Problem details ▸
Locate and copy each line in the data that contains the word "auroras".

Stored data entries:
Segment Open
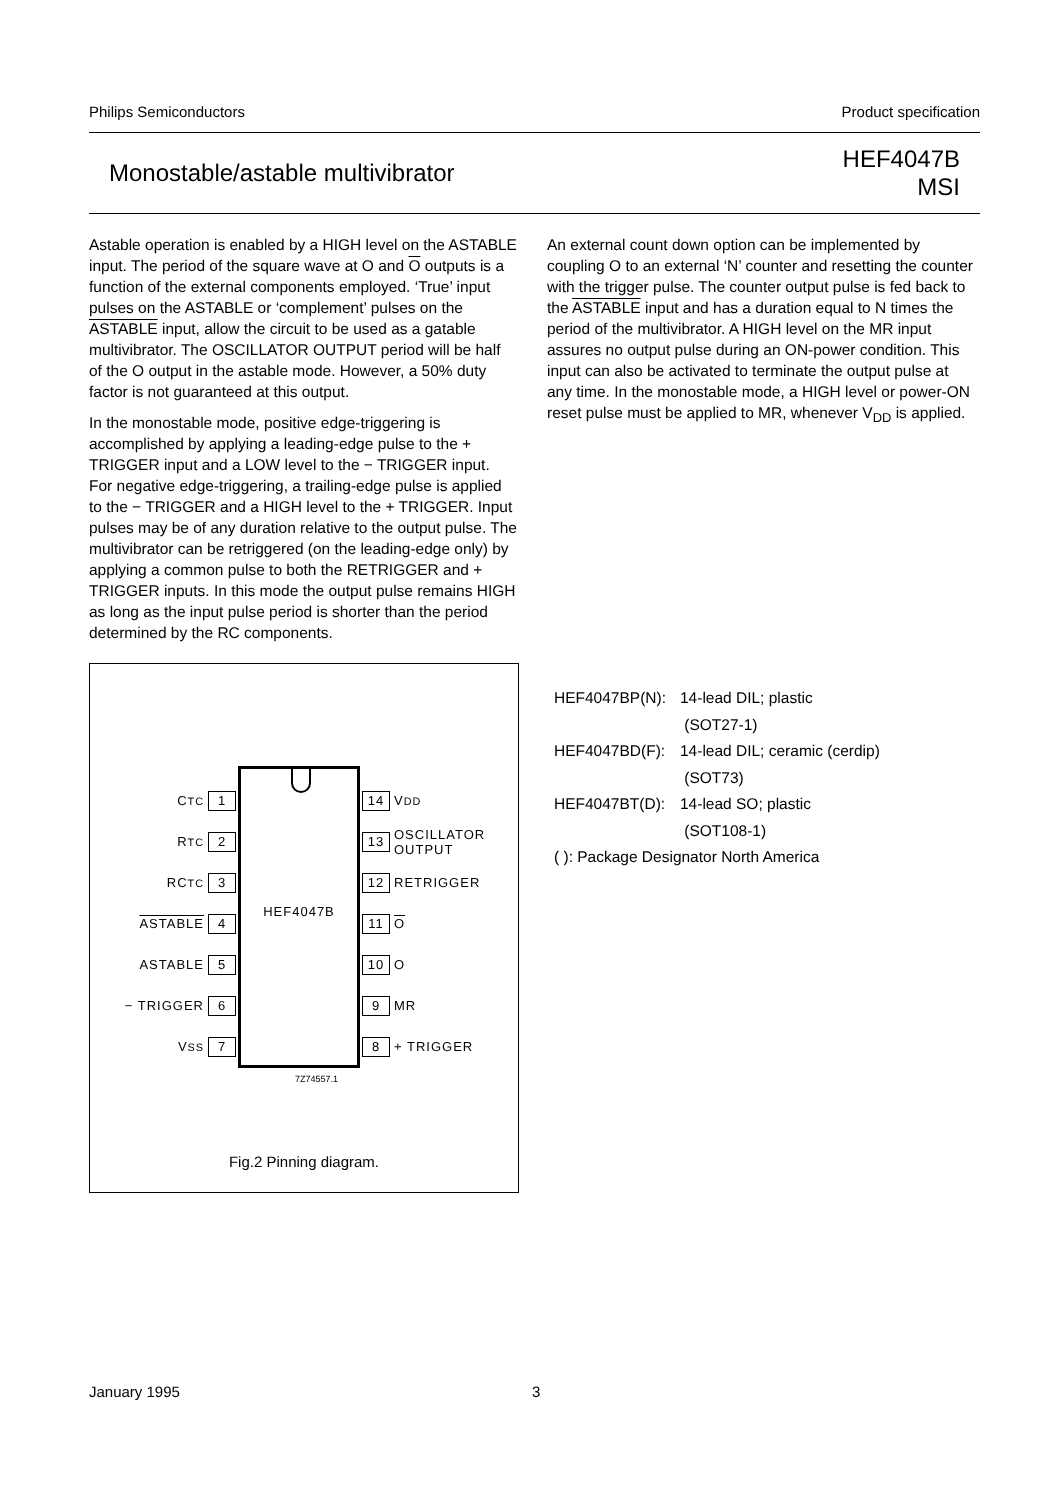Philips Semiconductors Product specification
Monostable/astable multivibrator HEF4047B
MSI
Astable operation is enabled by a HIGH level on the ASTABLE input. The period of the square wave at O and O outputs is a function of the external components employed. ‘True’ input pulses on the ASTABLE or ‘complement’ pulses on the ASTABLE input, allow the circuit to be used as a gatable multivibrator. The OSCILLATOR OUTPUT period will be half of the O output in the astable mode. However, a 50% duty factor is not guaranteed at this output.
In the monostable mode, positive edge-triggering is accomplished by applying a leading-edge pulse to the + TRIGGER input and a LOW level to the − TRIGGER input. For negative edge-triggering, a trailing-edge pulse is applied to the − TRIGGER and a HIGH level to the + TRIGGER. Input pulses may be of any duration relative to the output pulse. The multivibrator can be retriggered (on the leading-edge only) by applying a common pulse to both the RETRIGGER and + TRIGGER inputs. In this mode the output pulse remains HIGH as long as the input pulse period is shorter than the period determined by the RC components.
An external count down option can be implemented by coupling O to an external ‘N’ counter and resetting the counter with the trigger pulse. The counter output pulse is fed back to the ASTABLE input and has a duration equal to N times the period of the multivibrator. A HIGH level on the MR input assures no output pulse during an ON-power condition. This input can also be activated to terminate the output pulse at any time. In the monostable mode, a HIGH level or power-ON reset pulse must be applied to MR, whenever V<sub>DD</sub> is applied.
HEF4047B
C<sub>TC</sub> 1
R<sub>TC</sub> 2
RC<sub>TC</sub> 3
ASTABLE 4
ASTABLE 5
− TRIGGER 6
V<sub>SS</sub> 7
14 V<sub>DD</sub>
13 OSCILLATOR
OUTPUT
12 RETRIGGER
11 O
10 O
9 MR
8 + TRIGGER
7Z74557.1
Fig.2 Pinning diagram.
| HEF4047BP(N): | 14-lead DIL; plastic (SOT27-1) |
| HEF4047BD(F): | 14-lead DIL; ceramic (cerdip) (SOT73) |
| HEF4047BT(D): | 14-lead SO; plastic (SOT108-1) |
| ( ): Package Designator North America | |
January 1995 3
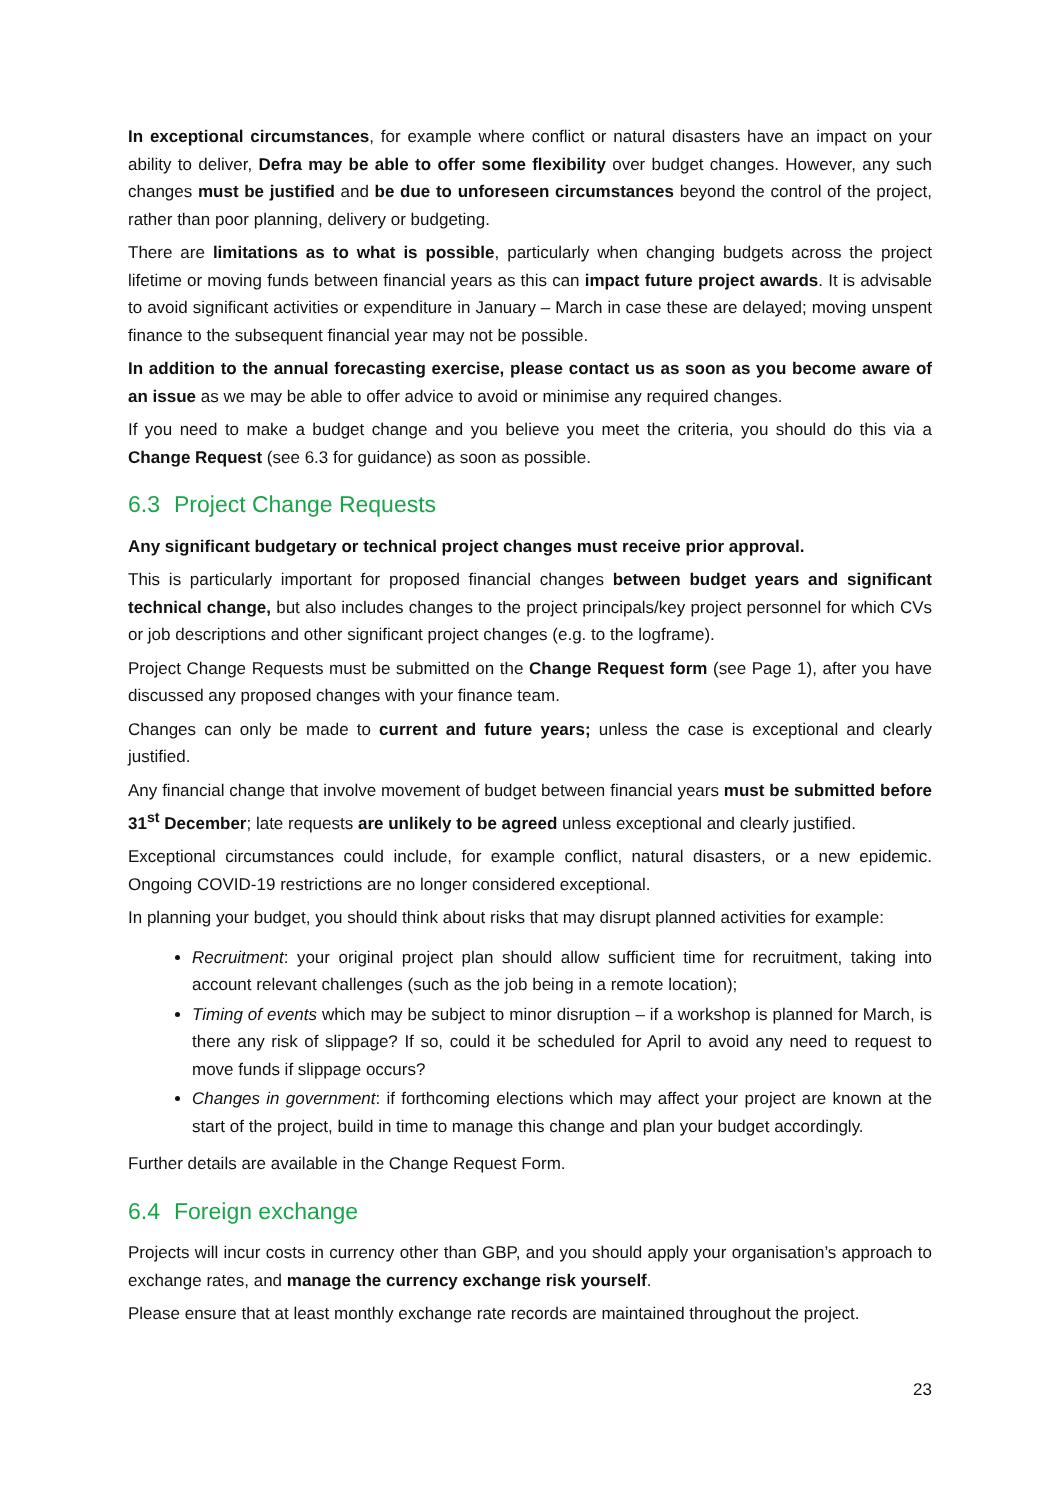In exceptional circumstances, for example where conflict or natural disasters have an impact on your ability to deliver, Defra may be able to offer some flexibility over budget changes. However, any such changes must be justified and be due to unforeseen circumstances beyond the control of the project, rather than poor planning, delivery or budgeting.
There are limitations as to what is possible, particularly when changing budgets across the project lifetime or moving funds between financial years as this can impact future project awards. It is advisable to avoid significant activities or expenditure in January – March in case these are delayed; moving unspent finance to the subsequent financial year may not be possible.
In addition to the annual forecasting exercise, please contact us as soon as you become aware of an issue as we may be able to offer advice to avoid or minimise any required changes.
If you need to make a budget change and you believe you meet the criteria, you should do this via a Change Request (see 6.3 for guidance) as soon as possible.
6.3 Project Change Requests
Any significant budgetary or technical project changes must receive prior approval.
This is particularly important for proposed financial changes between budget years and significant technical change, but also includes changes to the project principals/key project personnel for which CVs or job descriptions and other significant project changes (e.g. to the logframe).
Project Change Requests must be submitted on the Change Request form (see Page 1), after you have discussed any proposed changes with your finance team.
Changes can only be made to current and future years; unless the case is exceptional and clearly justified.
Any financial change that involve movement of budget between financial years must be submitted before 31<sup>st</sup> December; late requests are unlikely to be agreed unless exceptional and clearly justified.
Exceptional circumstances could include, for example conflict, natural disasters, or a new epidemic. Ongoing COVID-19 restrictions are no longer considered exceptional.
In planning your budget, you should think about risks that may disrupt planned activities for example:
Recruitment: your original project plan should allow sufficient time for recruitment, taking into account relevant challenges (such as the job being in a remote location);
Timing of events which may be subject to minor disruption – if a workshop is planned for March, is there any risk of slippage? If so, could it be scheduled for April to avoid any need to request to move funds if slippage occurs?
Changes in government: if forthcoming elections which may affect your project are known at the start of the project, build in time to manage this change and plan your budget accordingly.
Further details are available in the Change Request Form.
6.4 Foreign exchange
Projects will incur costs in currency other than GBP, and you should apply your organisation’s approach to exchange rates, and manage the currency exchange risk yourself.
Please ensure that at least monthly exchange rate records are maintained throughout the project.
23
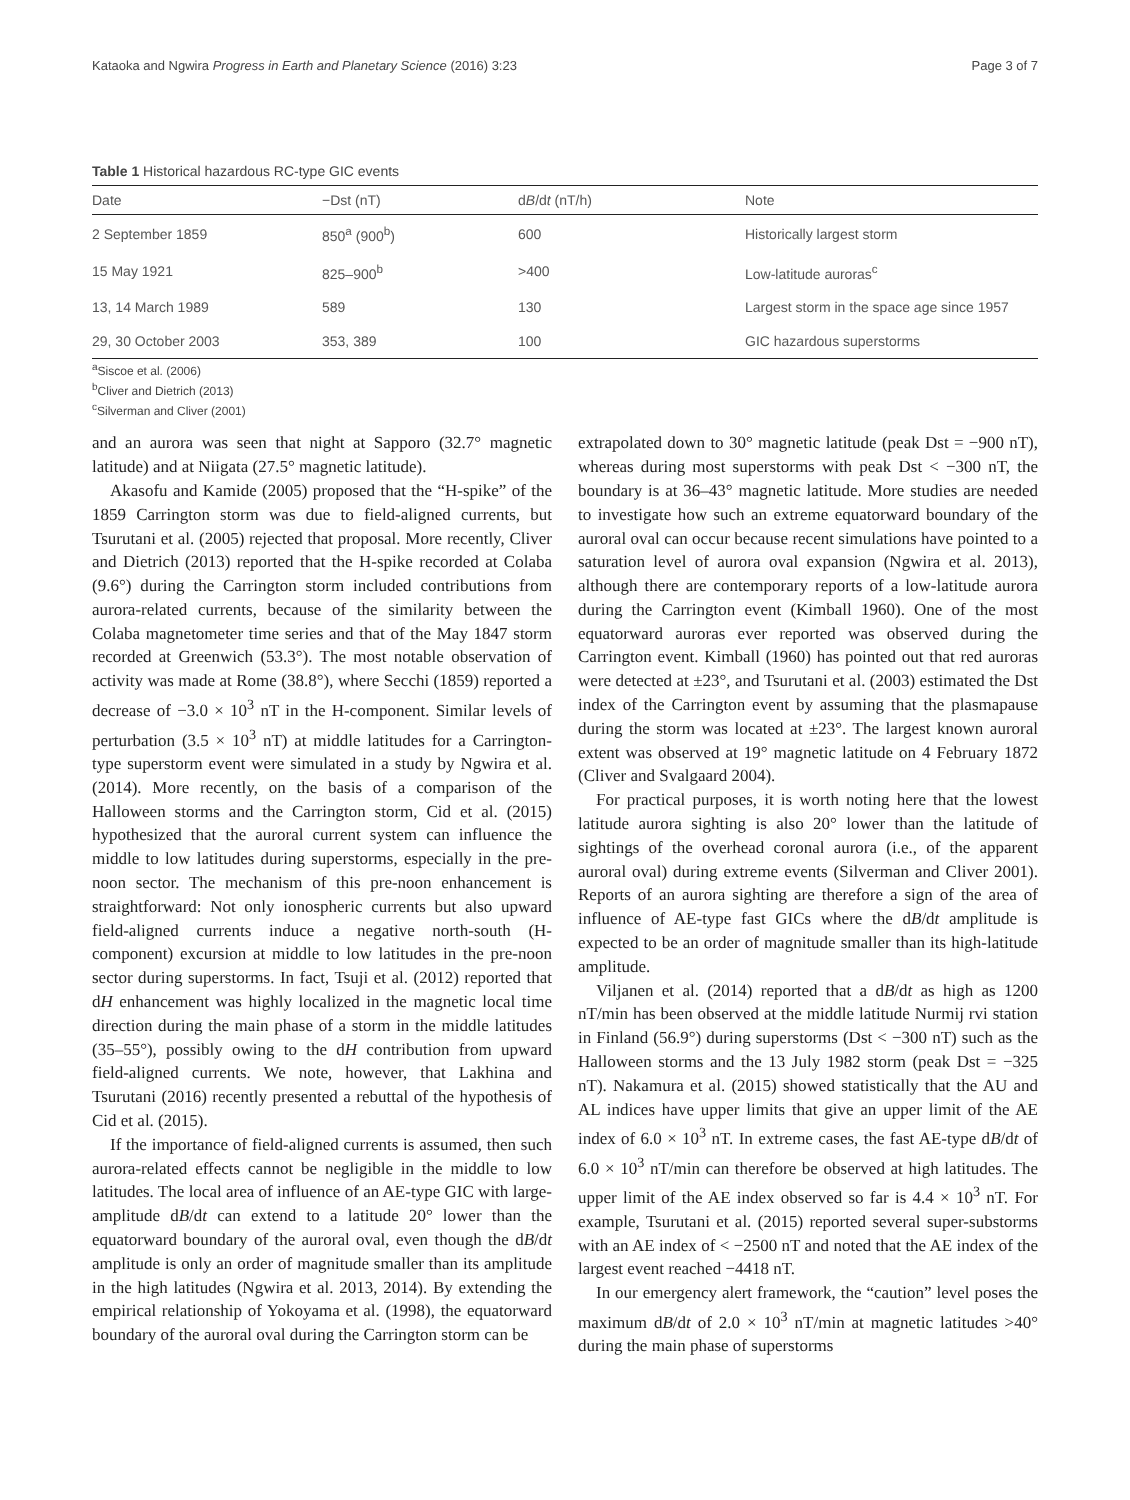Kataoka and Ngwira Progress in Earth and Planetary Science (2016) 3:23 Page 3 of 7
Table 1 Historical hazardous RC-type GIC events
| Date | −Dst (nT) | d B /d t (nT/h) | Note |
| --- | --- | --- | --- |
| 2 September 1859 | 850<sup>a</sup> (900<sup>b</sup>) | 600 | Historically largest storm |
| 15 May 1921 | 825–900<sup>b</sup> | >400 | Low-latitude auroras<sup>c</sup> |
| 13, 14 March 1989 | 589 | 130 | Largest storm in the space age since 1957 |
| 29, 30 October 2003 | 353, 389 | 100 | GIC hazardous superstorms |
<sup>a</sup> Siscoe et al. (2006)
<sup>b</sup> Cliver and Dietrich (2013)
<sup>c</sup> Silverman and Cliver (2001)
and an aurora was seen that night at Sapporo (32.7° magnetic latitude) and at Niigata (27.5° magnetic latitude).
Akasofu and Kamide (2005) proposed that the “H-spike” of the 1859 Carrington storm was due to field-aligned currents, but Tsurutani et al. (2005) rejected that proposal. More recently, Cliver and Dietrich (2013) reported that the H-spike recorded at Colaba (9.6°) during the Carrington storm included contributions from aurora-related currents, because of the similarity between the Colaba magnetometer time series and that of the May 1847 storm recorded at Greenwich (53.3°). The most notable observation of activity was made at Rome (38.8°), where Secchi (1859) reported a decrease of −3.0 × 10<sup>3</sup> nT in the H-component. Similar levels of perturbation (3.5 × 10<sup>3</sup> nT) at middle latitudes for a Carrington-type superstorm event were simulated in a study by Ngwira et al. (2014). More recently, on the basis of a comparison of the Halloween storms and the Carrington storm, Cid et al. (2015) hypothesized that the auroral current system can influence the middle to low latitudes during superstorms, especially in the pre-noon sector. The mechanism of this pre-noon enhancement is straightforward: Not only ionospheric currents but also upward field-aligned currents induce a negative north-south (H-component) excursion at middle to low latitudes in the pre-noon sector during superstorms. In fact, Tsuji et al. (2012) reported that dH enhancement was highly localized in the magnetic local time direction during the main phase of a storm in the middle latitudes (35–55°), possibly owing to the dH contribution from upward field-aligned currents. We note, however, that Lakhina and Tsurutani (2016) recently presented a rebuttal of the hypothesis of Cid et al. (2015).
If the importance of field-aligned currents is assumed, then such aurora-related effects cannot be negligible in the middle to low latitudes. The local area of influence of an AE-type GIC with large-amplitude dB/dt can extend to a latitude 20° lower than the equatorward boundary of the auroral oval, even though the dB/dt amplitude is only an order of magnitude smaller than its amplitude in the high latitudes (Ngwira et al. 2013, 2014). By extending the empirical relationship of Yokoyama et al. (1998), the equatorward boundary of the auroral oval during the Carrington storm can be
extrapolated down to 30° magnetic latitude (peak Dst = −900 nT), whereas during most superstorms with peak Dst < −300 nT, the boundary is at 36–43° magnetic latitude. More studies are needed to investigate how such an extreme equatorward boundary of the auroral oval can occur because recent simulations have pointed to a saturation level of aurora oval expansion (Ngwira et al. 2013), although there are contemporary reports of a low-latitude aurora during the Carrington event (Kimball 1960). One of the most equatorward auroras ever reported was observed during the Carrington event. Kimball (1960) has pointed out that red auroras were detected at ±23°, and Tsurutani et al. (2003) estimated the Dst index of the Carrington event by assuming that the plasmapause during the storm was located at ±23°. The largest known auroral extent was observed at 19° magnetic latitude on 4 February 1872 (Cliver and Svalgaard 2004).
For practical purposes, it is worth noting here that the lowest latitude aurora sighting is also 20° lower than the latitude of sightings of the overhead coronal aurora (i.e., of the apparent auroral oval) during extreme events (Silverman and Cliver 2001). Reports of an aurora sighting are therefore a sign of the area of influence of AE-type fast GICs where the dB/dt amplitude is expected to be an order of magnitude smaller than its high-latitude amplitude.
Viljanen et al. (2014) reported that a dB/dt as high as 1200 nT/min has been observed at the middle latitude Nurmij rvi station in Finland (56.9°) during superstorms (Dst < −300 nT) such as the Halloween storms and the 13 July 1982 storm (peak Dst = −325 nT). Nakamura et al. (2015) showed statistically that the AU and AL indices have upper limits that give an upper limit of the AE index of 6.0 × 10<sup>3</sup> nT. In extreme cases, the fast AE-type dB/dt of 6.0 × 10<sup>3</sup> nT/min can therefore be observed at high latitudes. The upper limit of the AE index observed so far is 4.4 × 10<sup>3</sup> nT. For example, Tsurutani et al. (2015) reported several super-substorms with an AE index of < −2500 nT and noted that the AE index of the largest event reached −4418 nT.
In our emergency alert framework, the “caution” level poses the maximum dB/dt of 2.0 × 10<sup>3</sup> nT/min at magnetic latitudes >40° during the main phase of superstorms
Segment Closed
Task output ▸
| 15 May 1921 | 825–900<sup>b</sup> | >400 | Low-latitude auroras<sup>c</sup> |
extrapolated down to 30° magnetic latitude (peak Dst = −900 nT), whereas during most superstorms with peak Dst < −300 nT, the boundary is at 36–43° magnetic latitude. More studies are needed to investigate how such an extreme equatorward boundary of the auroral oval can occur because recent simulations have pointed to a saturation level of aurora oval expansion (Ngwira et al. 2013), although there are contemporary reports of a low-latitude aurora during the Carrington event (Kimball 1960). One of the most equatorward auroras ever reported was observed during the Carrington event. Kimball (1960) has pointed out that red auroras were detected at ±23°, and Tsurutani et al. (2003) estimated the Dst index of the Carrington event by assuming that the plasmapause during the storm was located at ±23°. The largest known auroral extent was observed at 19° magnetic latitude on 4 February 1872 (Cliver and Svalgaard 2004).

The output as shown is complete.